Начали пальбу и остальные конвоиры. Стреляли не целясь, спешили, да и неуютно им было, ведь в трех-четырех метрах от них лежали враги. Еще минуту назад пленные — подавленные, покорные, — в новой ситуации они могли вдруг очнуться, выйти из гипноза плена, вспомнить, что они — солдаты, обученные драться и убивать. От любого из них теперь можно было ждать, что он бросится на тебя. Ведь не успеешь винтовку повернуть. А если набросятся вдвоем, втроем?..
Поэтому один из конвоиров — выстрелив — отполз на метр; опять выстрелил — и опять отполз. Удивительно, но и остальные конвоиры — вроде бы не отрывая глаз от мотоциклиста — заметили этот маневр — и тоже стали отползать.
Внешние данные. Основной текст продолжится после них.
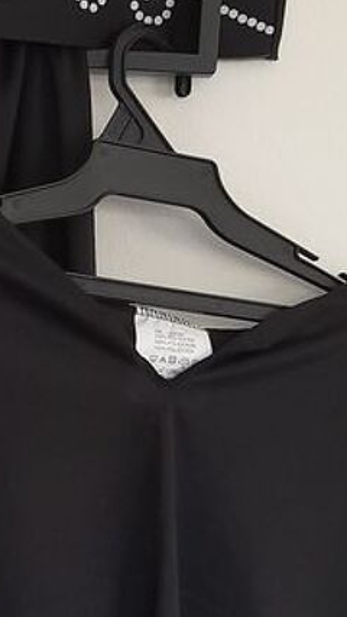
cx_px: -59
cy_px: 382
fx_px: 1391
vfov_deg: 25.0
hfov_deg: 13.8
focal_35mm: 85
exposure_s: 1/33
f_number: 2
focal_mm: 4.6
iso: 320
Что-то случилось с Ромкой. Его стремительное движение пресеклось так же вдруг, как и возникло. Склонившись над пулеметчиком, он застыл. Вряд ли это был шок. Любой, хоть немного знавший Ромку, заявил бы убежденно: Ромка и шок — вещи несовместные. Но вот — случилось. Ступор. Потом, когда через час они уминали немецкую тушенку с немецким же хлебом, Тимофей спросил его: «Рома, неужто тебя так ошарашило, когда ты увидал, что твой пулеметчик убит?» — «Не понимаю — о чем ты?» — удивился Ромка, продолжая жевать, наслаждаясь этим — ведь целые сутки мечтал об этой минуте! — «Но я же видел! — настаивал Тимофей. — Ты сидел над ним вот так, сидел и сидел…» — «Да?» — спросил Ромка, но по всему было видать, что спросил, как говорится, для поддержания разговора. У него была счастливая способность целиком погружаться в то, что делал. А уж если он ел… Короче говоря, было похоже, что эти секунды ступора выпали из его памяти. Впрочем, возможна и другая версия. Возможно, где-то на дне его сознания жило поразившее его впечатление: перегнулся через край, глянул — а там бездна. Она летит тебе навстречу, притягательная и непостижимая… Есть вещи, которые лучше не вынимать из старого шкафа. А то ведь потом придется носить это на себе…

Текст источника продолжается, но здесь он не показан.